The Alipay platform offers some natural advantages to make up lost ground, Hu said. Its interface lets users personalize and pin frequently-used services and the company plans to use algorithms to further customize Alipay’s landing page.
Ant currently has about 600 million monthly users for its 2 million mini programs after two years. Hu didn’t provide a forecast for its expansion.

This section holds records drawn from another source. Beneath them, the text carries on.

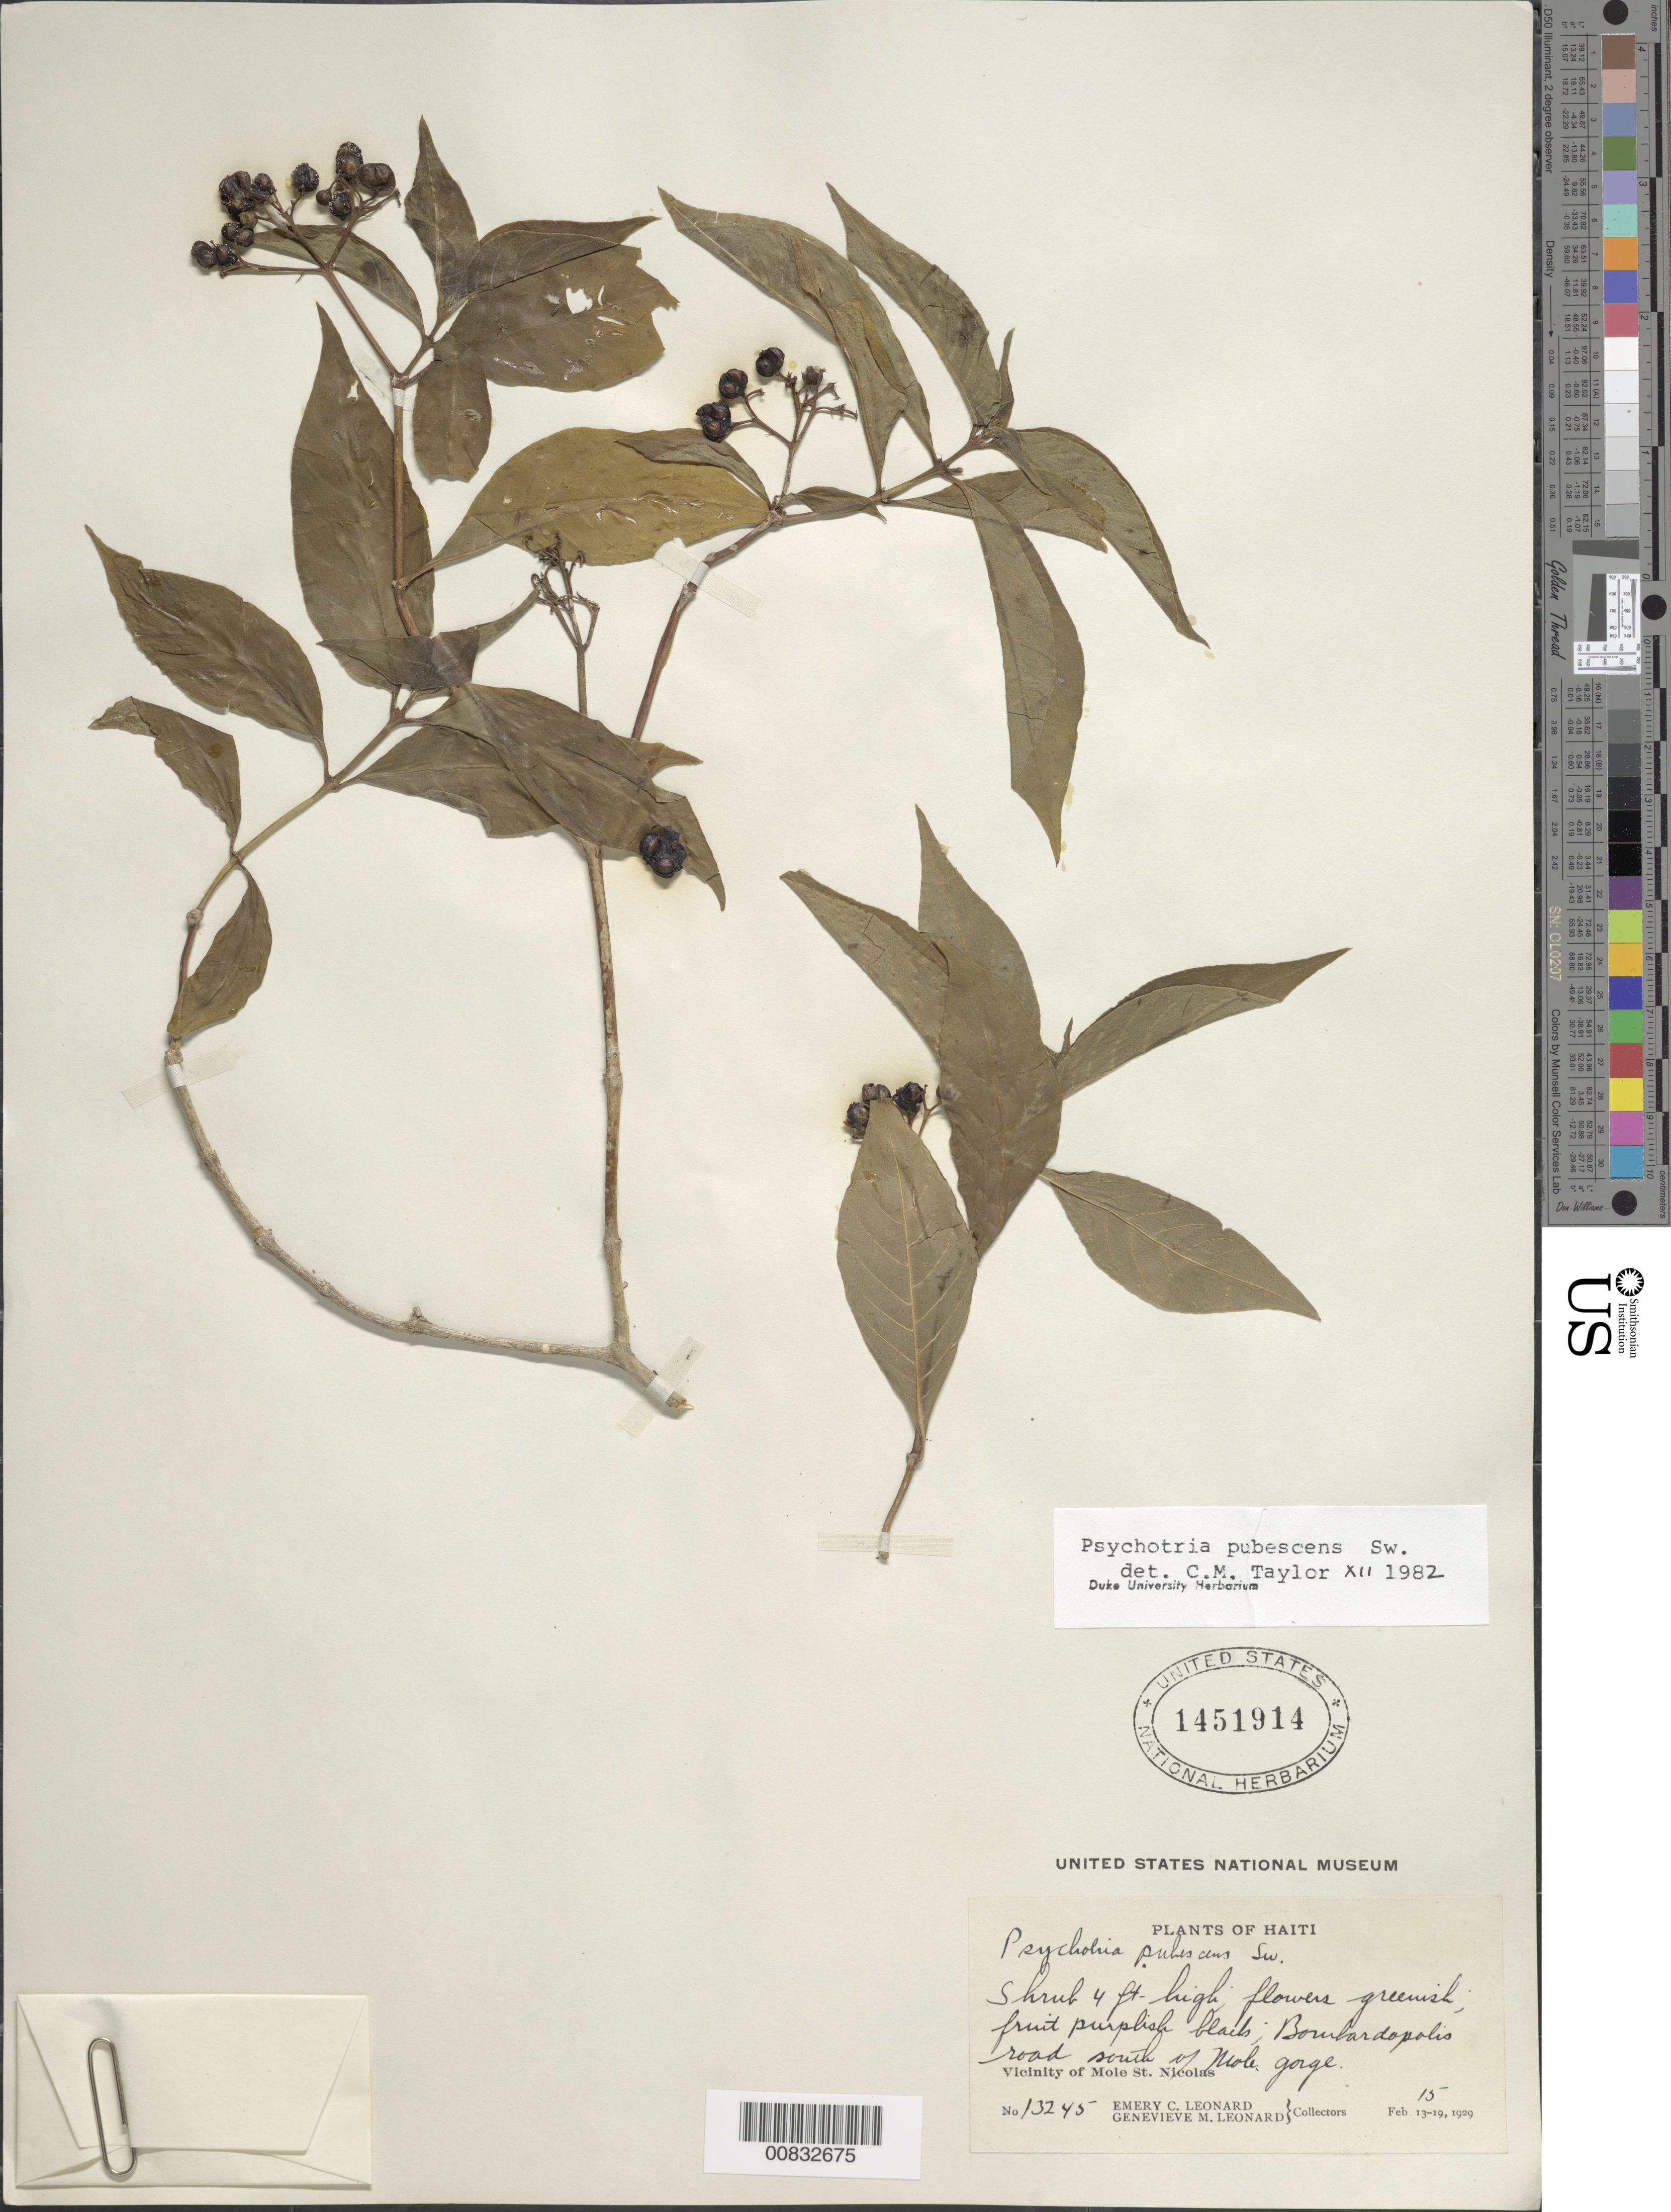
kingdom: Plantae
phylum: Tracheophyta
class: Magnoliopsida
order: Gentianales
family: Rubiaceae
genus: Psychotria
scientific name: Psychotria pubescens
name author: Sw.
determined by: Taylor, Charlotte M.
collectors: E. C. Leonard & G. M. Leonard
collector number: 13245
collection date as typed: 15 Feb 1929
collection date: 1929-02-15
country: Haiti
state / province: Nord-Ouest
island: Hispaniola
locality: Vicinity of Mole St. Nicolas, Bombardopolis road, S of Mole Gorge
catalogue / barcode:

For the first time, the app has elevated local neighborhood services to the same level as its finance vertical. Its moved services such as Ele.me and Fliggy, Alibaba’s food delivery and travel units, to Alipay’s front page. Alipay will also enhance the importance of its search function, so people can find the mini programs of local services more easily, Hu said.
“Alipay is weaving the advantages of a super app with that of mini programs, users can have faster access to services via our platform compared with WeChat,” he said.
Such efforts are showing results. Alipay’s share of mobile payments has increased for three consecutive quarters, rising to 55.1% in the fourth quarter, according research consultant iResearch. Tencent has 38.9% of the market.
Hu, who joined Alibaba in 2005 after working at China’s second-largest lender China Construction Bank, has built a reputation for rolling out new innovations such as using data analytics to offer collateral-free financing services to small businesses and helping Alibaba beat Amazon.com Inc. to build Asia’s largest cloud business.
His experience will help Ant target small companies in the consumer services sector looking to digitize, said Michael Norris, research and strategy manager at Shanghai-based consultancy AgencyChina.
Hu must also navigate Ant through a coronavirus-induced economic downturn, which will test the resilience of the lending portfolio it has built in the past decade along with about 200 partner banks in China.
Its Huabei, which means “just spend,” is on track to help banks issue 2 trillion yuan ($283 billion) of consumer loans by 2021, according to Goldman Sachs Group Inc. analysts. Online lender MYbank, where Ant is the largest shareholder, has helped banks issue 600 billion yuan of credit to 10 million small and medium businesses as of end May.
So far, the company’s risk controls have held up, Hu said. The bad loan ratio for Huabei and MYbank rose to about 2% compared with about 1.5% before the virus outbreak, the company said. By comparison, Fitch Ratings estimates that the non-performing loan ratio for Chinese banks may rise 2 percentage points to 3.5% compared with the first half of last year.
“We’ve seen a slight up-tick in non-performing loans among our SME and young credit borrowers after Covid,” said Hu, adding that he expects the bad loan ratio to drop to pre-Covid levels by March next year.